Large-scale 2D electron microscopy (EM), or nanotomy, is the tissue-wide application of nanoscale resolution electron microscopy. Others and we previously applied large scale EM to human skin pancreatic islets, tissue culture and whole zebrafish larvae1-7. Here we describe a universally applicable method for tissue-scale scanning EM for unbiased detection of sub-cellular and molecular features. Nanotomy was applied to investigate the healthy and a neurodegenerative zebrafish brain. Our method is based on standardized EM sample preparation protocols: Fixation with glutaraldehyde and osmium, followed by epoxy-resin embedding, ultrathin sectioning and mounting of ultrathin-sections on one-hole grids, followed by post staining with uranyl and lead. Large-scale 2D EM mosaic images are acquired using a scanning EM connected to an external large area scan generator using scanning transmission EM (STEM). Large scale EM images are typically ~ 5 - 50 G pixels in size, and best viewed using zoomable HTML files, which can be opened in any web browser, similar to online geographical HTML maps. This method can be applied to (human) tissue, cross sections of whole animals as well as tissue culture1-5. Here, zebrafish brains were analyzed in a non-invasive neuronal ablation model. We visualize within a single dataset tissue, cellular and subcellular changes which can be quantified in various cell types including neurons and microglia, the brain's macrophages. In addition, nanotomy facilitates the correlation of EM with light microscopy (CLEM)8 on the same tissue, as large surface areas previously imaged using fluorescent microscopy, can subsequently be subjected to large area EM, resulting in the nano-anatomy (nanotomy) of tissues. In all, nanotomy allows unbiased detection of features at EM level in a tissue-wide quantifiable manner.

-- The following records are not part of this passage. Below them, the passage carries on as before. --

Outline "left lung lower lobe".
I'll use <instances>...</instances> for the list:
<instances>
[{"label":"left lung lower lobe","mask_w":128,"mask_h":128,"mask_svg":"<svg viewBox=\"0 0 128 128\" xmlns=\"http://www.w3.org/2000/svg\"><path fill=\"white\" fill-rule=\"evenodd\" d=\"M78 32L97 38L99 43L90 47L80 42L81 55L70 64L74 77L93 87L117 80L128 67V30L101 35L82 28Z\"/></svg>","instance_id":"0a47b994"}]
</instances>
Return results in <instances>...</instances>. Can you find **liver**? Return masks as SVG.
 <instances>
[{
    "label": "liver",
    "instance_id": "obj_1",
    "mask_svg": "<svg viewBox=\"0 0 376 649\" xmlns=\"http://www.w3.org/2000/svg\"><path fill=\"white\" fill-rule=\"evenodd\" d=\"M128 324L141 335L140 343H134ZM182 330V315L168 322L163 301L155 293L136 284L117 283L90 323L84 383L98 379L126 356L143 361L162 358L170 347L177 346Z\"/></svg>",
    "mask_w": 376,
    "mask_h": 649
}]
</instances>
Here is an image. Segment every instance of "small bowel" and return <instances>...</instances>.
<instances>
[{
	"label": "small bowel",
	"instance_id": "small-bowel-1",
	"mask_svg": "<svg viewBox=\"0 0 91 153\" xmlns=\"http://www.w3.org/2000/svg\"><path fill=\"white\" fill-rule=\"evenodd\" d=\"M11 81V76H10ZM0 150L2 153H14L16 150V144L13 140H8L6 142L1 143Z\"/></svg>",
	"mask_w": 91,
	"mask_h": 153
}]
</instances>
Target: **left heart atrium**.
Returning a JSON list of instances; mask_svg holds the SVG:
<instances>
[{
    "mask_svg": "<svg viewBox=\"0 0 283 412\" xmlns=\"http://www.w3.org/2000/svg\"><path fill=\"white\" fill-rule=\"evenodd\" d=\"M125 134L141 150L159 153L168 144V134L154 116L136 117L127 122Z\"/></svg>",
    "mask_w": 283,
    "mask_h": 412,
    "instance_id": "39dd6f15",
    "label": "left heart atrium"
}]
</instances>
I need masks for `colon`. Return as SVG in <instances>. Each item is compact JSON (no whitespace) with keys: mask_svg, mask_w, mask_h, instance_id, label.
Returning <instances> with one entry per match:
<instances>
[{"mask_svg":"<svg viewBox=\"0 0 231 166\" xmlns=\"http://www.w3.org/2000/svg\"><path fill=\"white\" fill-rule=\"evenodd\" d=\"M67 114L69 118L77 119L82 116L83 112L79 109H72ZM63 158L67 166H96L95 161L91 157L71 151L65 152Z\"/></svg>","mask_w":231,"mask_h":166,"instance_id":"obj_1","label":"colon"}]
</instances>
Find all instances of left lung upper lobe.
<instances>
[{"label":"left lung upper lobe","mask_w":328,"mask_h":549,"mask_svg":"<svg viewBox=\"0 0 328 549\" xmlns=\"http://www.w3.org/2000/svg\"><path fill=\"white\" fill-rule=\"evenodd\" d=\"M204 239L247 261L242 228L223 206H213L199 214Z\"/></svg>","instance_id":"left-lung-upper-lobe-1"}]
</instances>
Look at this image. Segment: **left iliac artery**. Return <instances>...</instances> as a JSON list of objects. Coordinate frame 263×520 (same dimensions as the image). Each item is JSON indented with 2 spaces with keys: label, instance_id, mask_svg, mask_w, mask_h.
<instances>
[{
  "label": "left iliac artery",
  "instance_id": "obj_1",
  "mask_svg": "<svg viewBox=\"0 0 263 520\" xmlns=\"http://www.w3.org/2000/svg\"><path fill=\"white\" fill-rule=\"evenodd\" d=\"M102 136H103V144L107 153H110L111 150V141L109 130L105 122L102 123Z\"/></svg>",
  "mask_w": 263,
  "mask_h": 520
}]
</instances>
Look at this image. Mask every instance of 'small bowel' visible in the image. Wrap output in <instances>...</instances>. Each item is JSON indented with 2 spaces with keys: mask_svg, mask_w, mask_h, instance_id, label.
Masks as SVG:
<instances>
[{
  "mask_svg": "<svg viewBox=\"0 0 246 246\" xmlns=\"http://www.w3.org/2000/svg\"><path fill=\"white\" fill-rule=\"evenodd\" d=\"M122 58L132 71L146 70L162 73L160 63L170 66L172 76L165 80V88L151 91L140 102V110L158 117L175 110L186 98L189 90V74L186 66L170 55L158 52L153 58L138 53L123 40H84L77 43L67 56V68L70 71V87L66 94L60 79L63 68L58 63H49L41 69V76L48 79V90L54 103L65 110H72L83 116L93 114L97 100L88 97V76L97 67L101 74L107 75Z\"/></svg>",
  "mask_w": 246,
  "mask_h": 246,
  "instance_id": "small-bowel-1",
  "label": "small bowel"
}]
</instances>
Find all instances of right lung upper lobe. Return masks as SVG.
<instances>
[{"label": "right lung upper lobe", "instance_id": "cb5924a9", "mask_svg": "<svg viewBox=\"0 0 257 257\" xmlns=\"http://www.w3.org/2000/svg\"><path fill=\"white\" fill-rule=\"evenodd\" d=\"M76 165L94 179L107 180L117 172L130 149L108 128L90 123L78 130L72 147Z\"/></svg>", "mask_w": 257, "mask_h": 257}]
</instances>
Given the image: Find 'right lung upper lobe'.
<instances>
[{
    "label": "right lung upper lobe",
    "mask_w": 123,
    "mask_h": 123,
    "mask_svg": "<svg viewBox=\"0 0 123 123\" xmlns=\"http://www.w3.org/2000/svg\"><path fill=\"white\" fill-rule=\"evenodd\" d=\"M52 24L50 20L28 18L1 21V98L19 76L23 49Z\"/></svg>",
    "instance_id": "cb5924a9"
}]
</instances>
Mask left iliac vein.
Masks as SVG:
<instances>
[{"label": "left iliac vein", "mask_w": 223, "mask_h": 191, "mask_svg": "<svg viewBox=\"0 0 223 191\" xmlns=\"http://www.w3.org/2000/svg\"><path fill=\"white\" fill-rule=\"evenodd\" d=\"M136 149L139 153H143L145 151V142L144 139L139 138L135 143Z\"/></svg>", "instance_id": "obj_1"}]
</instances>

Recent technical developments have improved the versatility, applicability and quantitative nature of EM, leading to a revival of ultrastructural analysis. Advances include 3D EM, large scale 2D EM and improved methods and reagents for correlated light microscopy and electron microscopy (CLEM) to compare other modes of microscopic analysis directly to the EM level8-10. Large-scale 2D EM is particularly suitable to quantify or identify (novel) disease features for human pathology, study animal models for disease and tissue culture models. Due to the typically small field of view it is difficult to correlate changes at high magnification to a tissue wide scale, as well as to unbiasedly and quantitatively analyze ultrastructural features.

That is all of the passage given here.